The class is inclusive, open to students from all majors and backgrounds. Some study information science outside of the Hussman School, while others are on the public relations track within the Hussman School. To ensure everybody can benefit from the course, Killeffer apporaches branding knowledge by talking about topics that are relevant to everyone: the cultural and social trends set by existing digital platforms.

"I think Google, Apple, Amazon, Facebook and Netflix all have extraordinary influence on the current societal trends and norms as they are evolving. They also have credible influence as businesses," Killeffer said. "They increasingly have influence as unregulated public platforms, but also as publishers. I think there are many issues that transcend advertising that are interesting, if not critical, regarding those companies and how we relate to them."

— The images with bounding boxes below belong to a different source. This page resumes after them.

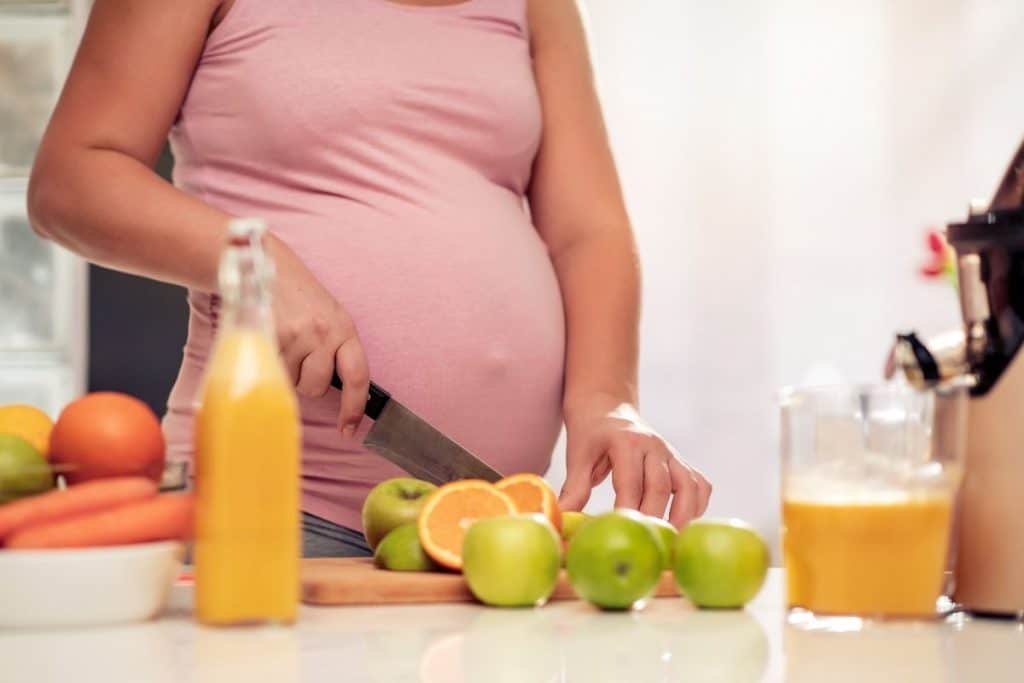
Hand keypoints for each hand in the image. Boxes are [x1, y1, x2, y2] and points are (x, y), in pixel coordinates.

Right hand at [268, 237, 368, 435]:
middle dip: (308, 381)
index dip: (354, 407)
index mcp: (345, 329)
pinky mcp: (271, 336)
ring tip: (283, 342)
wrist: (267, 266)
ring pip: (292, 382)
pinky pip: (271, 370)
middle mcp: (324, 333)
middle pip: (318, 386)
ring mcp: (297, 335)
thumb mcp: (329, 318)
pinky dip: (269, 362)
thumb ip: (336, 350)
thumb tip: (340, 392)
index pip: (358, 376)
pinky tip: (270, 339)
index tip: (349, 428)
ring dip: (286, 371)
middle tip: (300, 355)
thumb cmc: (300, 297)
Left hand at [559, 396, 710, 527]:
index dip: (628, 509)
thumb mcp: (578, 455)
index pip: (631, 481)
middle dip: (655, 517)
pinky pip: (699, 483)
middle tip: (646, 544)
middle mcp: (654, 446)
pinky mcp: (679, 461)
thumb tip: (563, 519)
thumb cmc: (591, 432)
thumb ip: (574, 487)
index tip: (621, 532)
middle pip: (662, 486)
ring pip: (690, 484)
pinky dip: (697, 504)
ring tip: (671, 541)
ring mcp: (670, 453)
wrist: (606, 405)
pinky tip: (683, 523)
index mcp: (626, 442)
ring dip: (684, 515)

Killeffer cultivates students' critical thinking and teamwork skills by assigning student groups to work on a research project. Student teams choose their research topic to investigate student media usage, advertising awareness and avoidance, brand awareness and shopping behavior. This gives insight into how much time students spend on various media platforms and formats, as well as how much and what kind of content students see daily. At the end of the semester, each team present their research findings to the class.

"I think the reason why I’ve included that in the class is to push forward their critical thinking skills," Killeffer said. "It’s about critical thinking within the construct of marketing and branding, which is really about understanding human behavior, human wants and needs, and how to affiliate and associate them with an iPhone."

Staying up-to-date with emerging technology and ever-changing media platforms — along with being in-tune to social constructs — is the present challenge for media and journalism students. With Kayye, Killeffer and other faculty members spearheading branding courses within the Hussman School, students are equipped with the tools needed to keep up with the changing times.

In a profession that is primarily gray on a black and white scale, it can be hard to pin down the most effective branding methods, but these two instructors are taking that challenge head-on, adding persistence and dedication to their own personal brands.